What is required:
Work through the listing below and give again exactly the lines from the one with "Fig. 2 Antibacterial" to the one with "TABLE 1 | Sediment", both ends included. All other lines and all pictures stay out.

Data provided:
☆ ☆ ☆ ☆ ☆

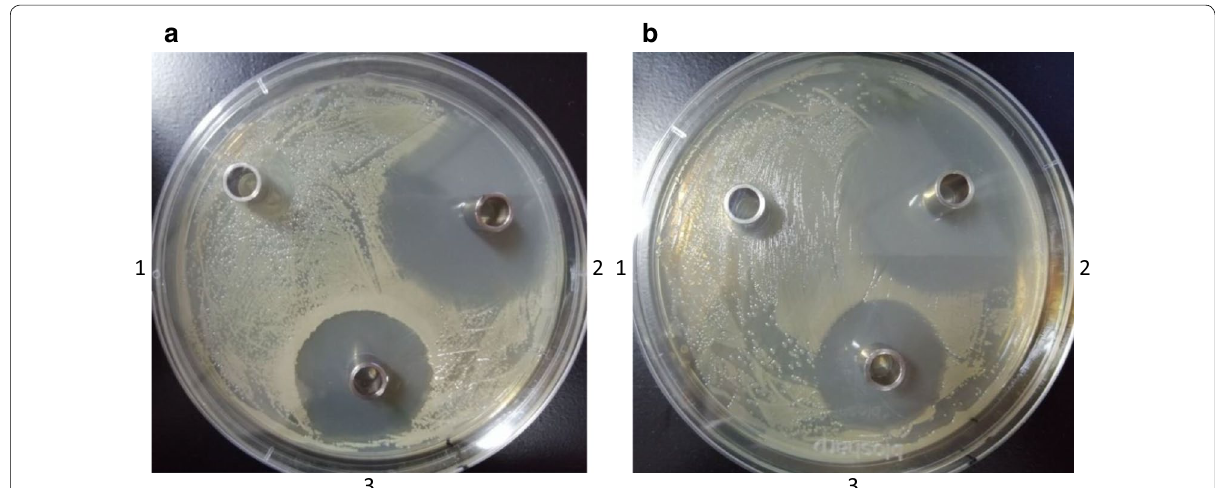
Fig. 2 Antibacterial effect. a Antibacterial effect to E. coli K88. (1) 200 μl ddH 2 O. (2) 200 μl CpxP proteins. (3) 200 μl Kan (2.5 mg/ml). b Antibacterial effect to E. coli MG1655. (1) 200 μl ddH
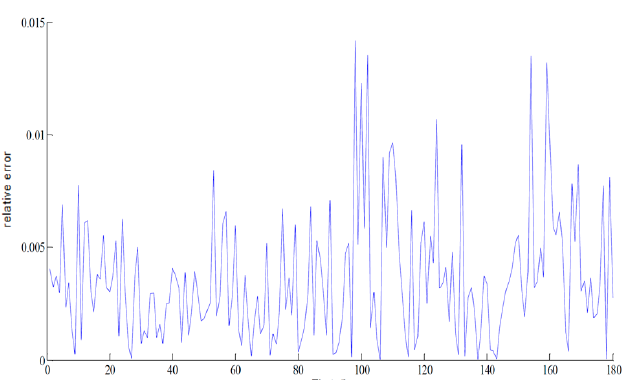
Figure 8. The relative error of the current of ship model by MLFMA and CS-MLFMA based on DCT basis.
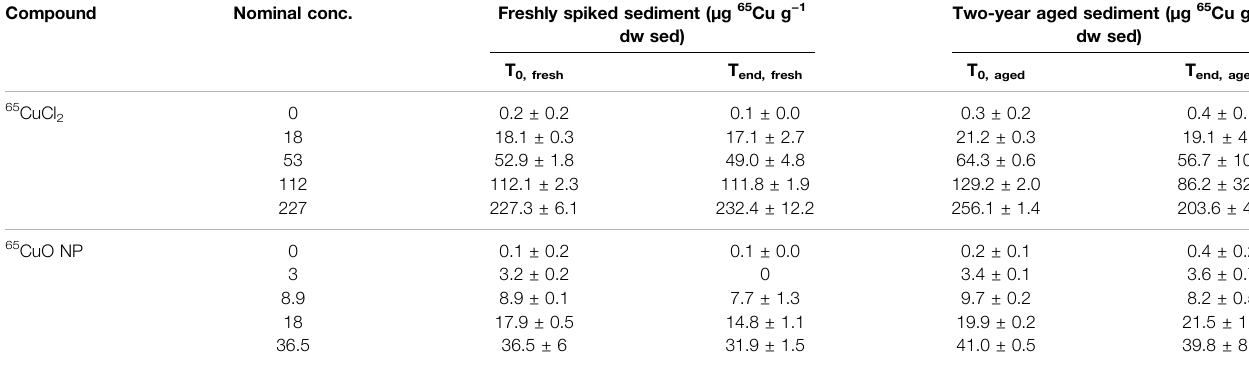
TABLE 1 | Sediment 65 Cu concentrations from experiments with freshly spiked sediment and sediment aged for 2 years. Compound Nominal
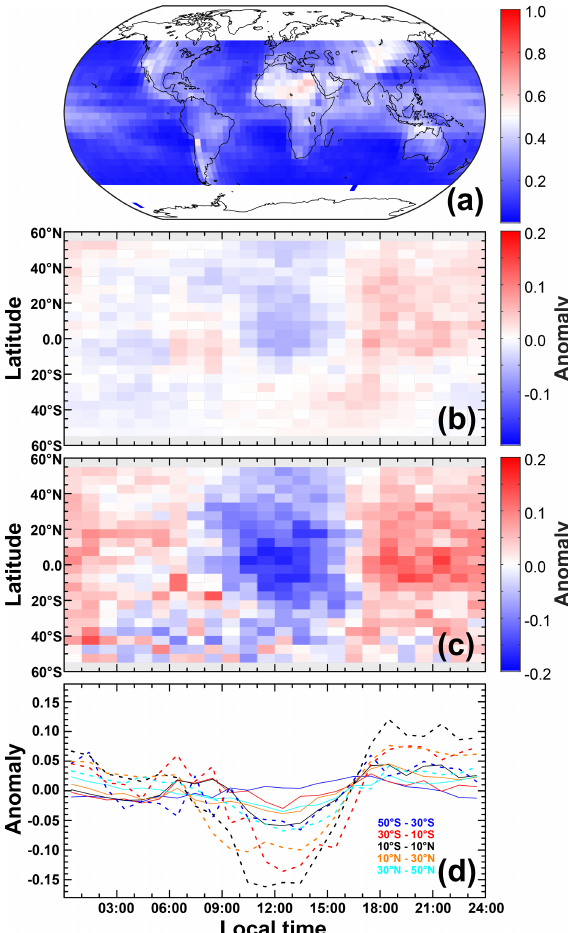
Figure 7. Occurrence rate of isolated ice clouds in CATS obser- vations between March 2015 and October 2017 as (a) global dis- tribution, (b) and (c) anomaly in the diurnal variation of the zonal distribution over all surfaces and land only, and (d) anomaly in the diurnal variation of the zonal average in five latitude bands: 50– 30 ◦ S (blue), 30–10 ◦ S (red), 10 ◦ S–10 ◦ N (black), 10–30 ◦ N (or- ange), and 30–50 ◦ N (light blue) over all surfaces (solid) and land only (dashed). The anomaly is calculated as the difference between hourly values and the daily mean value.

☆ ☆ ☆ ☆ ☆

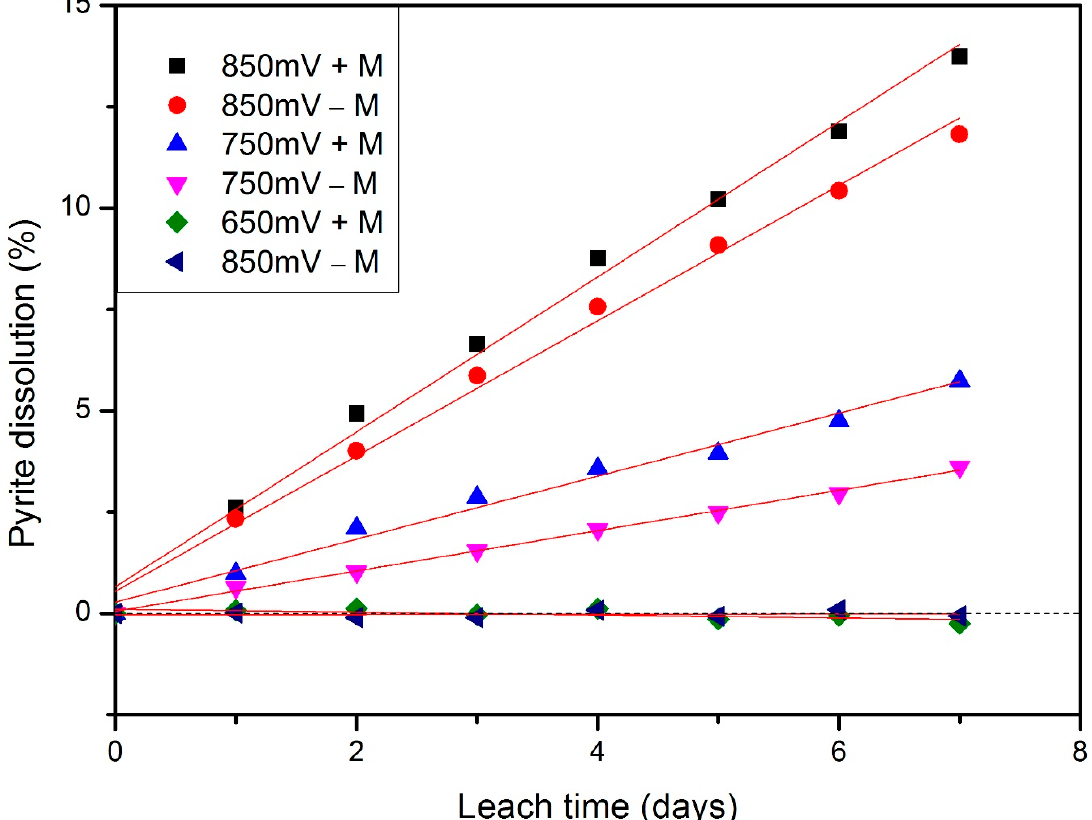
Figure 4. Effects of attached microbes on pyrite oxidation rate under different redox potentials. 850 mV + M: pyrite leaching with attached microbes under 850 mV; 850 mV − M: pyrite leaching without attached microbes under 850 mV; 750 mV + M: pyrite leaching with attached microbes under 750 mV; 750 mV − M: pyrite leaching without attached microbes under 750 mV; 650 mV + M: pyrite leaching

☆ ☆ ☆ ☆ ☆

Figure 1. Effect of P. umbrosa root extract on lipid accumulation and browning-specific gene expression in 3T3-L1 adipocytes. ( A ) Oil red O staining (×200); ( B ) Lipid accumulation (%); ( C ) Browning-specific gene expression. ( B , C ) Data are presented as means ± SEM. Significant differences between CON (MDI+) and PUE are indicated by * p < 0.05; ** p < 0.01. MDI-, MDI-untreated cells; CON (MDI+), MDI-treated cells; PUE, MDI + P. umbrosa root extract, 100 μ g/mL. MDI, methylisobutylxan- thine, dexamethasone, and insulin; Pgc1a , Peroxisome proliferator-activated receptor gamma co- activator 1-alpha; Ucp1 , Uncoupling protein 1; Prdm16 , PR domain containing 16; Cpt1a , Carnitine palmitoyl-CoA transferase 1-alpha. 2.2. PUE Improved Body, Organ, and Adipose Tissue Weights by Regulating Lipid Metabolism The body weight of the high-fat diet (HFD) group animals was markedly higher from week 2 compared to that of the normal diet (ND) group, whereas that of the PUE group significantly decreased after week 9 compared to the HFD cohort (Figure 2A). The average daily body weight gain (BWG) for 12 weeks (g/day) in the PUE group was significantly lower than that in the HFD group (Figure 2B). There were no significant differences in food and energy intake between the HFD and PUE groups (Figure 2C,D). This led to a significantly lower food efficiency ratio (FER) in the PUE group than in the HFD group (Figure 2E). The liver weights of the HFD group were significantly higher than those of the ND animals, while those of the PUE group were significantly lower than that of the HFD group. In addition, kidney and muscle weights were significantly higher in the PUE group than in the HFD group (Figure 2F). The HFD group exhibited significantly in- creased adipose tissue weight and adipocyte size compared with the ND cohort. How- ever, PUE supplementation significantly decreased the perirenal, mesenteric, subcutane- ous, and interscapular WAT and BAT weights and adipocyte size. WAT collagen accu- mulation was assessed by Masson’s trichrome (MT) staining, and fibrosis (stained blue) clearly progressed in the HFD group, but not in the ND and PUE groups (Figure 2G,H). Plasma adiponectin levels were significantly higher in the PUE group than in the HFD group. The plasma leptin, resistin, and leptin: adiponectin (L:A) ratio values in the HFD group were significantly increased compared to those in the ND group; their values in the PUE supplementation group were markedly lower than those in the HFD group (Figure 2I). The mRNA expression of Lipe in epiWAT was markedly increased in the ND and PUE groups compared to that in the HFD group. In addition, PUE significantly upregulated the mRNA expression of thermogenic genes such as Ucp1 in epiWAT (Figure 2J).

☆ ☆ ☆ ☆ ☆

Result of this task:
Fig. 2 Antibacterial effect. a Antibacterial effect to E. coli K88. (1) 200 μl ddH 2 O. (2) 200 μl CpxP proteins. (3) 200 μl Kan (2.5 mg/ml). b Antibacterial effect to E. coli MG1655. (1) 200 μl ddH
Figure 8. The relative error of the current of ship model by MLFMA and CS-MLFMA based on DCT basis.
TABLE 1 | Sediment 65 Cu concentrations from experiments with freshly spiked sediment and sediment aged for 2 years. Compound Nominal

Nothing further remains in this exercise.